» Saved entries
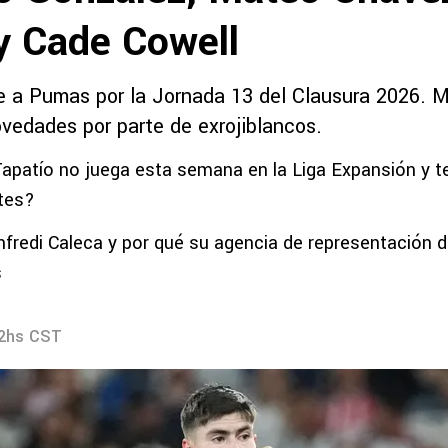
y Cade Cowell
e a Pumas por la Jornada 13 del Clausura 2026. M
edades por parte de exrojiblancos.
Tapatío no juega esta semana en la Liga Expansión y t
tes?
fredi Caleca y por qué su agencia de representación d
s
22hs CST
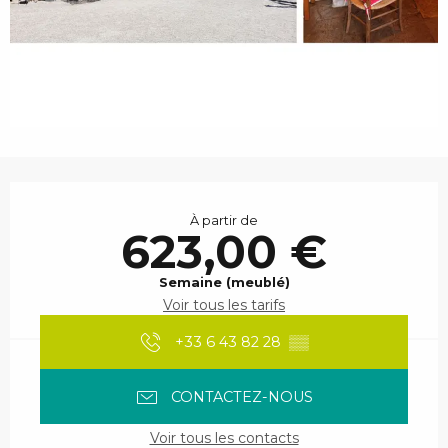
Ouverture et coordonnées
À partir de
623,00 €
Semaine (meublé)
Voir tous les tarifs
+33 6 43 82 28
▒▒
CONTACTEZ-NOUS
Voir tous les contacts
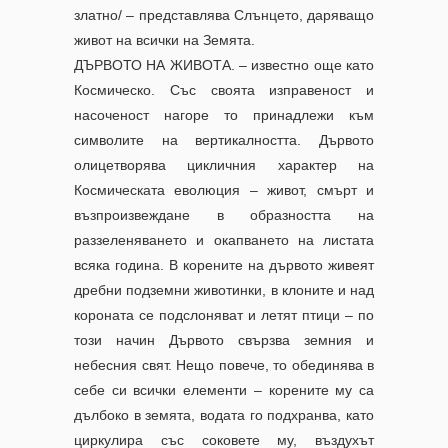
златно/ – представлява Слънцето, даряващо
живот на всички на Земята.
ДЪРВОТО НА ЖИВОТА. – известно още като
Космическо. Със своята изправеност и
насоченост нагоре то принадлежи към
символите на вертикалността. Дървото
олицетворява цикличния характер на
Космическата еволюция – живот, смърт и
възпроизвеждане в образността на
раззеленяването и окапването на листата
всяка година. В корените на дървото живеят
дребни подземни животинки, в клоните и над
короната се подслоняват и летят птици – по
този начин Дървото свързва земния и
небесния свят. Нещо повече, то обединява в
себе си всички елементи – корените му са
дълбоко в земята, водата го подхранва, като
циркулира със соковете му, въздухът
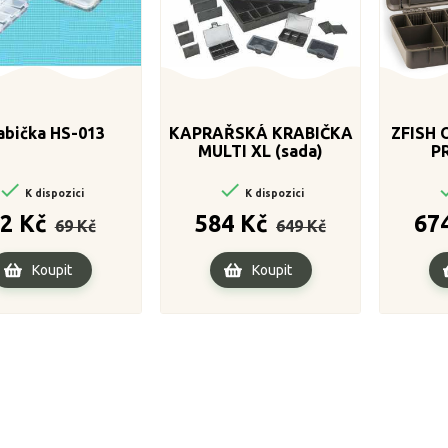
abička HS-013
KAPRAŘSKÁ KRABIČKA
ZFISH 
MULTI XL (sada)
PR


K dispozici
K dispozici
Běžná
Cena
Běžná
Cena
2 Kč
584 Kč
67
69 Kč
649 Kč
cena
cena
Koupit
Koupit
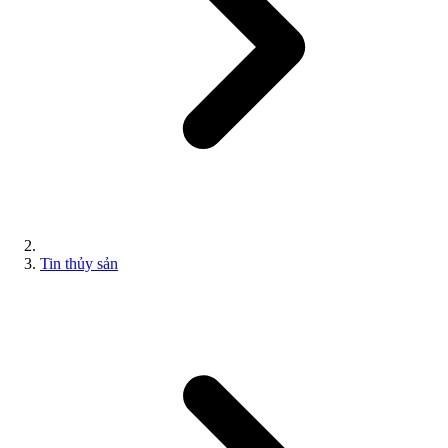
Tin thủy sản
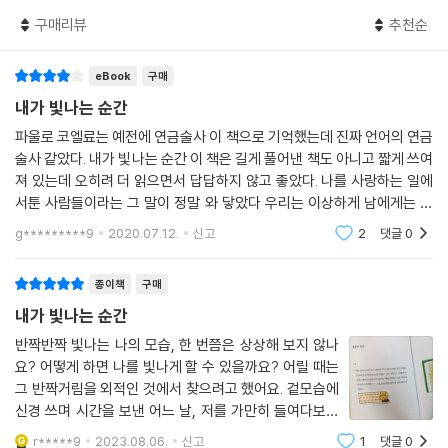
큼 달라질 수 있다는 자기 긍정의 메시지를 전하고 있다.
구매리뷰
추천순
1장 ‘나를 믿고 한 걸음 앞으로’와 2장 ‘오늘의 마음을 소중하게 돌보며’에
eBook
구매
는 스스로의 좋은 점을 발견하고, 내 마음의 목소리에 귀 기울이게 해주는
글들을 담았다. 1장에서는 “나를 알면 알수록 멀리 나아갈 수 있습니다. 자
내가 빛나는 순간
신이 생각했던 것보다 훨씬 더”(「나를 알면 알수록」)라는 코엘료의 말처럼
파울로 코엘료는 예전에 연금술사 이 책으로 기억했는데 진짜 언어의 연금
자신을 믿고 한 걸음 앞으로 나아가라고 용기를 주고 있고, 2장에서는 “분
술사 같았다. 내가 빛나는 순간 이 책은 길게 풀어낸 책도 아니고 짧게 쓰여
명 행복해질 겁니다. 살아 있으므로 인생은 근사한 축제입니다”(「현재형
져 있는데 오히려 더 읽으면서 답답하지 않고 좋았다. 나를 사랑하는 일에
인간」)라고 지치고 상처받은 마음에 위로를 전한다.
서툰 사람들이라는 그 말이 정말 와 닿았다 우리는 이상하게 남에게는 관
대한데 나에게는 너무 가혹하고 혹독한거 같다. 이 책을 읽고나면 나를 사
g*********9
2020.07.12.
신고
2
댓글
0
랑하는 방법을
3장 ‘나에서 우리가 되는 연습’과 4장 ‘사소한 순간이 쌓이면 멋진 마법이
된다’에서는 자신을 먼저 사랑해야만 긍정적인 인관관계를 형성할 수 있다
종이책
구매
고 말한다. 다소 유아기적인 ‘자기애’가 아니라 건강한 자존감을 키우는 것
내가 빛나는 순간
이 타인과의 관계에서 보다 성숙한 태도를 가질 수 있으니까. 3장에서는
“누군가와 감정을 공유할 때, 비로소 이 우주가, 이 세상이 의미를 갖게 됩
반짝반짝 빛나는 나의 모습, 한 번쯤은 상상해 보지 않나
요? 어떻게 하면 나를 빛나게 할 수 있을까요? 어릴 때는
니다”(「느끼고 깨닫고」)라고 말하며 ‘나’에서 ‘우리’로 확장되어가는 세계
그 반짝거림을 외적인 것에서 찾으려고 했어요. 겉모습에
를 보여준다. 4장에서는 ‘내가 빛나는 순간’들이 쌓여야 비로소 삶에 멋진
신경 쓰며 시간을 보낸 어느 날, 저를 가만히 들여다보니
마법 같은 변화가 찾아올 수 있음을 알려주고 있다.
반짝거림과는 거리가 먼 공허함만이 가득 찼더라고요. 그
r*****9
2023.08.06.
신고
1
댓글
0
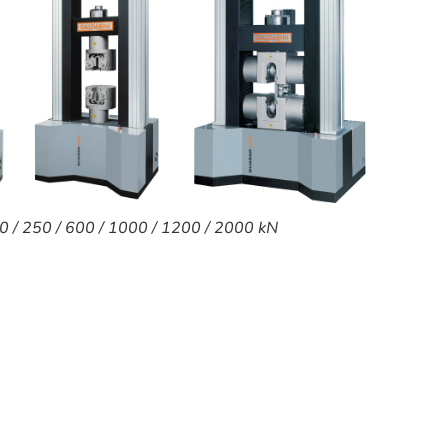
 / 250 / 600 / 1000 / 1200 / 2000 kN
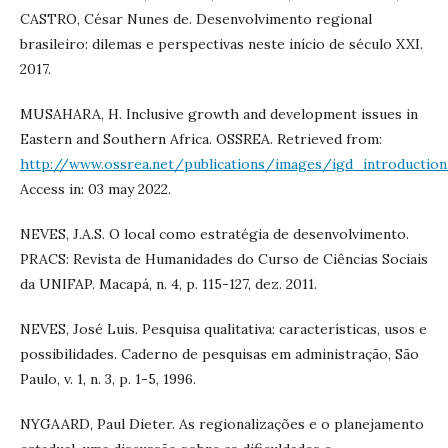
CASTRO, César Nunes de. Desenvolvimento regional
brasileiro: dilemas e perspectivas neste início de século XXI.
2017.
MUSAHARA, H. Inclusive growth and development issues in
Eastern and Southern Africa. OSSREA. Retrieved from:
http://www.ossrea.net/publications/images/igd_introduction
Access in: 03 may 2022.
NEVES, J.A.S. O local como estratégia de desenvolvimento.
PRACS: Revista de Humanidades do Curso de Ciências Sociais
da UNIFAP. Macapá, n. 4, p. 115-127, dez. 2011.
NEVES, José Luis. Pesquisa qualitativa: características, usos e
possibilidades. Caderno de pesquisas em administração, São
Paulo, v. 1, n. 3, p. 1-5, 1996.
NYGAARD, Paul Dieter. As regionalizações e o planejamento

» WRITTEN TASK
Copy each line of the material above that contains the string "NEVES".

» TASK RESULT
NEVES, J.A.S. O local como estratégia de desenvolvimento.
NEVES, José Luis. Pesquisa qualitativa: características, usos e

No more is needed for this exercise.